As far as Republican vote fraud, part of me says “Oh, get a grip. Yes those touchscreens can be hacked, but Claire McCaskill edged out Jim Talent two years ago, so how much of it could really be going on in Missouri?”
But another part of me knows that those lying, cheating power mongers have done and will do enough to get them into the fourth circle of hell. Richard Hayes Phillips, in describing what he learned about the stolen 2004 Ohio election, reminded me of their extensive repertoire of dirty tricks.
When he spoke at the Ethical Society last week, he summarized the high points (low points?) of his new book about the Ohio election, “Witness to a Crime.” I heard his remarks this way: How do I cheat thee? Let me count the ways.
Besides programming touchscreens to flip votes from Kerry to Bush or to simply refuse to let a citizen vote in the presidential race, districts can withhold machines from Democratic areas–simply not deliver them.
In addition:
- Some voters signed affidavits saying that they were handed punchcard ballots that had the presidential choice already punched out. Since those ballots were pulled from packets of ballots that were put together in shrink wrap bundles at the factory, that was where the punching had to have been done.
- Some city polling places had several precincts voting in one building, and Ohio law required that the punchcard ballots rotate the order of the presidential candidates in different precincts. All the cheaters had to do in strong Democratic districts was deliver the stacks of ballots to scanners for the wrong precinct and the Kerry votes would be miscounted either for Bush or for third party candidates. Lo and behold, in some of those strong D districts 30-40 percent of the presidential vote went to unknown third party candidates.

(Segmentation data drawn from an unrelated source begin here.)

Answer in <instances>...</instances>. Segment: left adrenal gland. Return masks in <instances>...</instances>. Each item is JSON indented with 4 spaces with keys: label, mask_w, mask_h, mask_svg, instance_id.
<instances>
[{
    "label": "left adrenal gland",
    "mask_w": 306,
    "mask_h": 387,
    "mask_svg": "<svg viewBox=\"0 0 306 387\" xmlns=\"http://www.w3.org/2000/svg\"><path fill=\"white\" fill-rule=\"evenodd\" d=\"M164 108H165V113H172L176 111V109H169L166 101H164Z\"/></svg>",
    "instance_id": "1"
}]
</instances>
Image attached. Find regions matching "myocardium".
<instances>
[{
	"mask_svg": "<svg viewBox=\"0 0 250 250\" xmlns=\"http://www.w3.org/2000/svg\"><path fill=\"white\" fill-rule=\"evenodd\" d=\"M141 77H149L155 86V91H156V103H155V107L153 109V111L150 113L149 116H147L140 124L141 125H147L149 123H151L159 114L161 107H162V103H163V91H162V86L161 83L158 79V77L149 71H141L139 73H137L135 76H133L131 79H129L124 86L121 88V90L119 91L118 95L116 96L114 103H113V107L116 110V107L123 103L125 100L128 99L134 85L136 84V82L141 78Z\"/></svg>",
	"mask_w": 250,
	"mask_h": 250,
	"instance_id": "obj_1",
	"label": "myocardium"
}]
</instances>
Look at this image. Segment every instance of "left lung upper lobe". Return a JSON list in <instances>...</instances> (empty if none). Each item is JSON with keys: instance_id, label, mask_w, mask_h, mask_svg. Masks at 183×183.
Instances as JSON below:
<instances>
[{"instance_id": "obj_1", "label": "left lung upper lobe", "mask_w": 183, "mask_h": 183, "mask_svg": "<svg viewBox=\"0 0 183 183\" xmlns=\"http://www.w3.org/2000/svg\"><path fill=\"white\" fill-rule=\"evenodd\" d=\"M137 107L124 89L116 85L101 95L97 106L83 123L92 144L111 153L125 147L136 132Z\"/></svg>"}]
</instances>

- 168,000 voters were purged from the rolls, 64,000 of them in Cleveland, a Democratic stronghold. They could have been put on an inactive list, but Kenneth Blackwell, the Republican Secretary of State, ordered them purged. The higher the percentage of votes won by Gore in 2000 in a given precinct, the higher the percentage of purged voters.
- Blackwell reversed a ruling that provisional ballots be counted. There were 93,000 ballots from blue areas on election night that were never counted.
- Ballot boxes were stuffed. We know that because Phillips photographed more ballots than the total number issued to voters in some precincts. He also photographed illegal ballots–ballots with no printing on the back to identify them as legal.
- One building where the votes were counted that night was locked down, due to a supposed terrorist threat, so that there were no bipartisan observers of the count in that location.
Okay, so Missouri is neck and neck in the presidential, and McCain has to have Missouri if he is to win. How much do we need worry that people will be talking about how Missouri was stolen?
Here’s what I know. We have a Democratic Secretary of State so that, at the very least, wholesale vote fraud would be all but impossible to coordinate. Furthermore, the Obama campaign will have lawyers at the polling sites to advise voters if they run into any of the problems cited above. But most of all, if we turn out the vote with a fantastic ground game, and if McCain’s ground game turns out to be as pitiful as it promises to be, the GOP efforts to disenfranchise our people will be inadequate to turn the race.
The two sides have been dueling, using different weapons: new registrations and vote caging. I’d say we’ve got an Ouzi versus their .32 caliber. The African-American turnout–not to mention the youth vote–should be mind boggling, and the Obama campaign is planning to do all it can to keep those voters who end up spending a goodly chunk of their day at the polls sticking it out till they get to the head of the line.
Bottom line: I never take Republican efforts to steal the vote lightly. It drives me crazy that nothing is being done at the federal level or in Missouri to deal with the twin threats of hacking DREs and scanners. But I’d rather be dueling with our weapons this year than theirs.